The source material explores the emerging discipline of **harness engineering**, which focuses on the "scaffolding" built around AI models to create functional, reliable coding agents [1]. The core thesis is that **an agent equals the model plus its harness**, and the performance of an agent is often dominated more by the quality of its harness than the raw capabilities of the underlying model [2-4].

#### **Main Arguments**
*   **The "Harness" is the Differentiator:** While much public debate focuses on which AI model is "smartest," the most significant engineering leverage lies in the harness—the prompts, tools, context policies, and execution logic wrapped around the model [2, 5, 6].
*   **Failures as "Skill Issues":** Most agent failures should be viewed as **configuration problems** rather than inherent model flaws [6, 7]. If an agent makes a mistake, harness engineering dictates treating that failure as a signal to improve the system so the mistake never happens again [8].
*   **Performance Gap:** There is a significant "harness gap" between what today’s models can do and what they are observed doing [8]. A model running in a custom, optimized harness can significantly outperform the same model running in a generic or less-developed environment [7].

#### **Key Takeaways**
*   **Harness Composition:** A comprehensive harness includes **system prompts** (like `AGENTS.md`), **tools/skills**, bundled **infrastructure** (filesystems and sandboxes), **orchestration logic**, and **hooks** for deterministic execution [3].
*   **The "Ratchet" Workflow:** Harness engineering is an iterative discipline where **every mistake becomes a rule** [8]. Constraints should only be added when a real failure is observed and should be traceable to specific past errors [9, 10].
*   **Harness as a Service (HaaS):** The industry is moving from building directly on LLM APIs to building on **harness APIs** that provide pre-configured runtimes, including loops, tool-calling, and context management [11, 12].

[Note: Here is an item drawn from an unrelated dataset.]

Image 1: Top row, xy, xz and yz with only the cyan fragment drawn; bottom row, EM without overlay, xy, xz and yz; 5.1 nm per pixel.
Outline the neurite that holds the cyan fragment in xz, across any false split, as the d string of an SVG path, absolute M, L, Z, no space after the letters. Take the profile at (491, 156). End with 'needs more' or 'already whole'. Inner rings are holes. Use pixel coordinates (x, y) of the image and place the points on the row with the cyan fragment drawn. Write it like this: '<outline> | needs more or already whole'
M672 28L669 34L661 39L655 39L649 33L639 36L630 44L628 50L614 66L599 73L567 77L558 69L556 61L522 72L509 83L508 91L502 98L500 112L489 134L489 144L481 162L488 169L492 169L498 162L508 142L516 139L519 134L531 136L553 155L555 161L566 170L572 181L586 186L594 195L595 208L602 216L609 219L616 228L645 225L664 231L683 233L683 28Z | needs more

#### **Important Details and Techniques**
*   **Durable State via Filesystems:** The filesystem is a foundational primitive that allows agents to read data, offload intermediate work, and coordinate with humans through shared files [13, 14].
*   **General-Purpose Tools:** While focused tools are useful, providing an agent with **Bash and code execution** within a sandbox allows it to build its own tools on the fly and solve complex problems autonomously [14, 15].
*   **Context Management:** To combat "context rot" (degraded reasoning as context fills up), harnesses use **compaction** (summarizing old context), **tool-call offloading** (storing large outputs on the filesystem), and **progressive disclosure** (revealing tools only when needed) [16, 17].
*   **Long-Horizon Execution:** Techniques like the **Ralph loop** (re-injecting prompts into fresh context windows) and **planner/generator/evaluator splits** help agents handle complex, multi-step tasks without losing coherence [18, 19].
*   **The Enforcement Layer (Hooks):** Hooks are scripts that run at specific lifecycle points to **enforce constraints**, such as blocking destructive commands (e.g., `rm -rf`) or requiring manual approval before pushing code [20].
*   **AGENTS.md:** This flat markdown file serves as a high-leverage "pilot’s checklist" for repository-specific conventions. It should be kept short (under 60 lines) to ensure the model can prioritize every rule [10, 21].
*   **The Future of Harnesses:** Leading coding agents (e.g., Cursor, Aider, Claude Code) are beginning to share similar harness patterns [22]. Future developments may include **self-fixing harnesses** that analyze their own traces to identify failure modes [23].